Understanding SaaS billing models

When you are offering Software as a Service there are multiple options available on how to charge customers for the usage of your service. A couple popular models are Subscription Based and Usage Based.

For Subscription based models, an amount is charged every month based on features available to the user. Popular examples of this are Office 365, Google Suite or Salesforce. In general this model considers multiple plans, with each plan limiting either on the number of users (seats) or in the features available, enabling features only for plans where the subscription is more expensive. As companies grow and require more features and seats, they need to proactively transition to new plans to be able to operate. This module is popular for Software as Service offered to end users.

For Platform or Infrastructure services, it is more frequent to use models where the cost is based on usage. The price is calculated based on the time the service is in use. Some popular examples include Amazon Web Services, Google Cloud Platform and Microsoft Azure. For instance, if we use AWS EC2, we will incur a cost dependent on the capacity of the resource provisioned (CPU/Memory/Disk) and the charge will be billed per hour of use. Many services either require or offer more convenient pricing if there is a commitment at front, this means that there is a minimum charge to use the service and this charge includes usage of the service to some extent, when users exceed the usage on their commitment they incur an additional charge, but they can continue operating with their existing plans.

Of course, a combination of these factors exists, where services are offered based on usage but different plans are defined with different limitations. Even if a service is offered on usage-based, features can be limited or be different for each plan and the price can be different both for the required commitment and for the per-per-usage unit.

This document focuses on building a Usage Based model with Omnistrate as it is more challenging to implement and delivers on the promise of elasticity expected of a Cloud Service.

Subscription based model

To implement a subscription we need to define different plans, each plan for the service will consider a different subscription cost, that needs to be paid monthly and gives access to a certain number of features.

An example case would be to have a Free plan subscription, that allow to use the platform to a certain extent but with limitations (only for personal usage for example, limited to certain usage of storage), and more sophisticated plans growing to Enterprise, where features that would be required for companies with hundreds of employees or bigger are available.

In this model there is no need to meter the usage of the service, as the limitations are given by the features enabled, or number of users enabled or units that are controlled or allocated based on the plan. For example, an administrator should not be able to add more than 10 users or users can not create more than 1 instance of a service and only with restricted capacity.

When using Omnistrate API, List and Describe APIs can be used to calculate the number of services, and requests can be limited to certain Service Offerings.

Usage Based

The implementation of a Usage Based model requires collecting usage information from the service once it is provisioned. This usage information can be mapped to different dimensions of usage and the aggregation of these values will generate the final bill. To calculate the usage we need to monitor the live instances of the services, measure the defined dimensions and then do an aggregation per time.

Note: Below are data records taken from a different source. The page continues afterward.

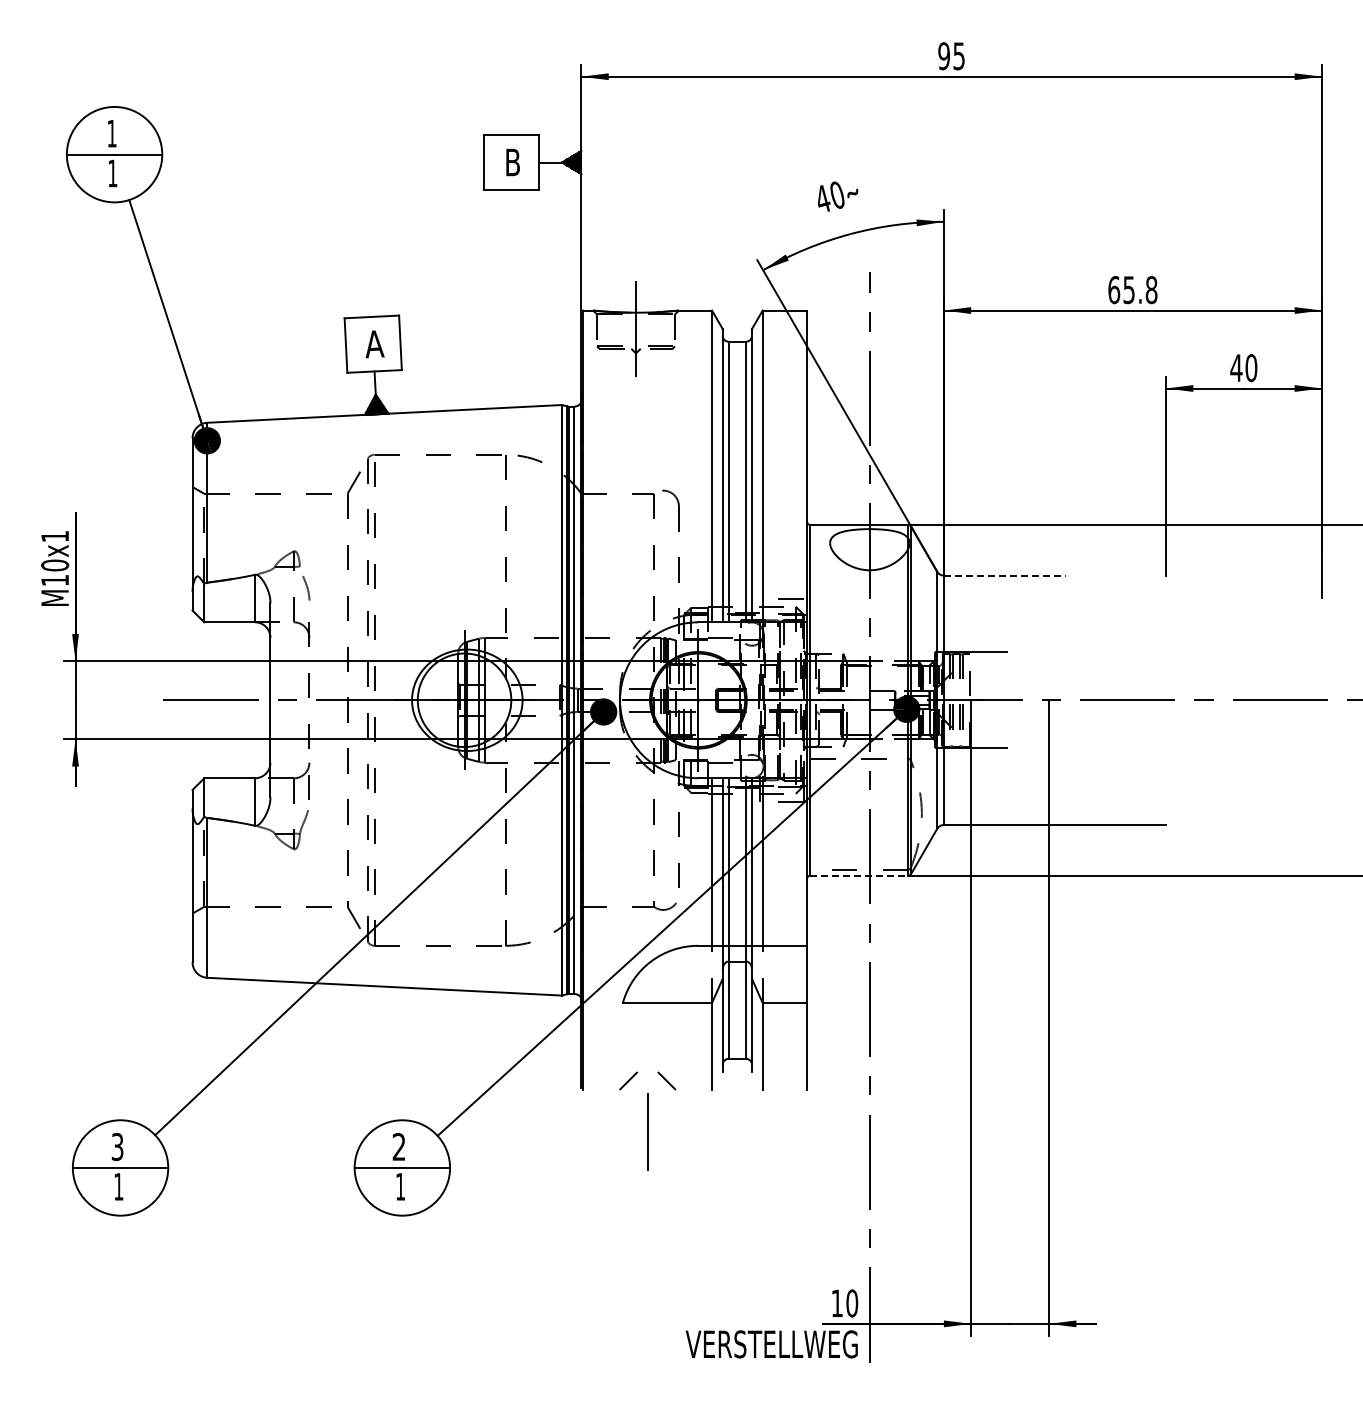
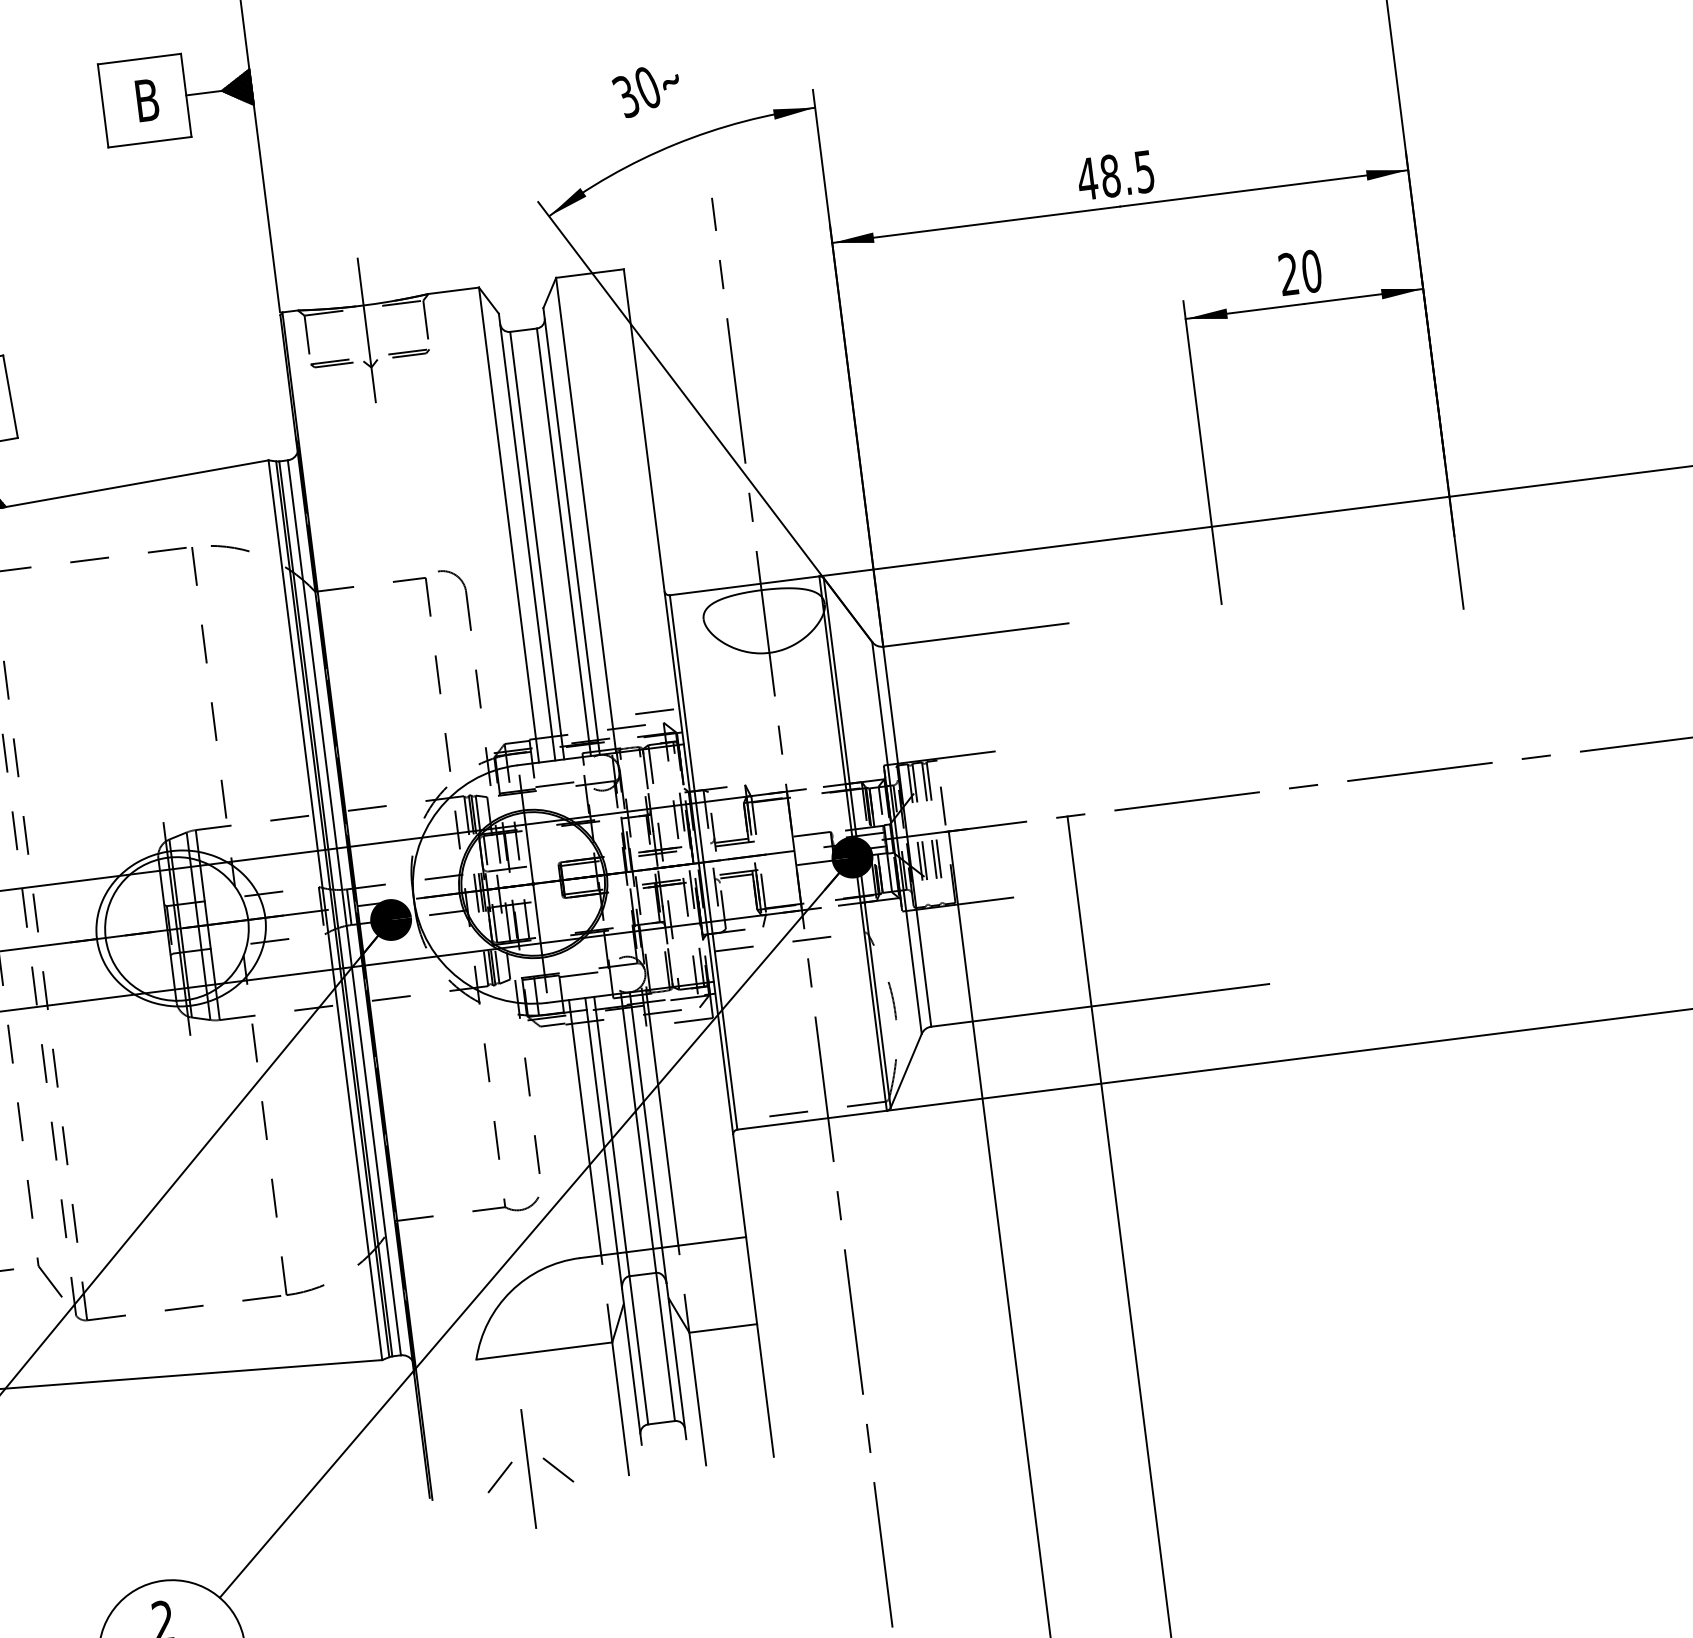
text: (822, 199) -> (625, 97), 40 -> 30
text: (1132, 290) -> (1115, 176), 65.8 -> 48.5
text: (1236, 367) -> (1288, 273), 40 -> 20
line: (1004, 575) -> (975, 634), dashed -> solid
line: (859, 875) -> (812, 1119), dashed -> solid
line: (647, 1131) -> (528, 1468), moved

An example of usage based metrics is to charge on the number of CPU metrics per time.

Formula: Total = SUM (Dimension units per hour * unit price for dimension)  

Examples: 
    Total = SUM (# of CPU cores used per hour  * cost per cpu core/hour) 
    Total = SUM (# of CPU cores used per hour  * cost per cpu core/hour,  #allocated disk * cost per GB/hour)

To obtain the usage information it is important to consider that the service needs to be monitored, if a service is not available due to failure during provisioning, for example due to lack of capacity in the cloud provider, that service should not record usage of the service until available.

Many services take the approach of measuring infrastructure metrics to calculate the actual cost of usage, an example is if you are running a relational database as a service, measures like CPU cores, provisioned memory, provisioned storage and storage IOPS are considered as dimensions to be measured periodically to assess if the service is active.

A different approach is used by services offered in a serverless or multi-tenant fashion, where the usage is mapped to specific custom metrics for the service and not directly tied to the infrastructure in use. One example is to measure based on the number of requests, hiding the details of the underlying infrastructure and charging only per use.

Billing Plans

One of the key decision points for a SaaS service is to define its billing model and plans. We need to deliver the promises of elasticity based on usage on demand, while at the same time capture the value that the service is creating for the user.

Some of the service leaders in the industry try to be transparent on the infrastructure usage and allow customers to provision dedicated resources, while others, prefer to define custom metrics and be able to deliver optimization on the underlying infrastructure and have the flexibility of changing the underlying infrastructure to take advantage of its evolution over time.

To review some reference examples we can look at Amazon Aurora, Cockroachdb where there are 2 clear plan types, one is Serverless Based and the usage is metered based on specific metrics on the service, while a Dedicated version charges on usage per hour of the underlying infrastructure, including CPU cores, provisioned storage and provisioned IOPS. Other examples that we can look at are Confluent Cloud, where the pricing is based on the plan with each plan offering different features. For dedicated plan, the pricing is based on abstract units hiding the infrastructure details. Finally Couchbase is another example, where the usage is pay per usage, but the cost per hour and feature available vary depending on the selected plan.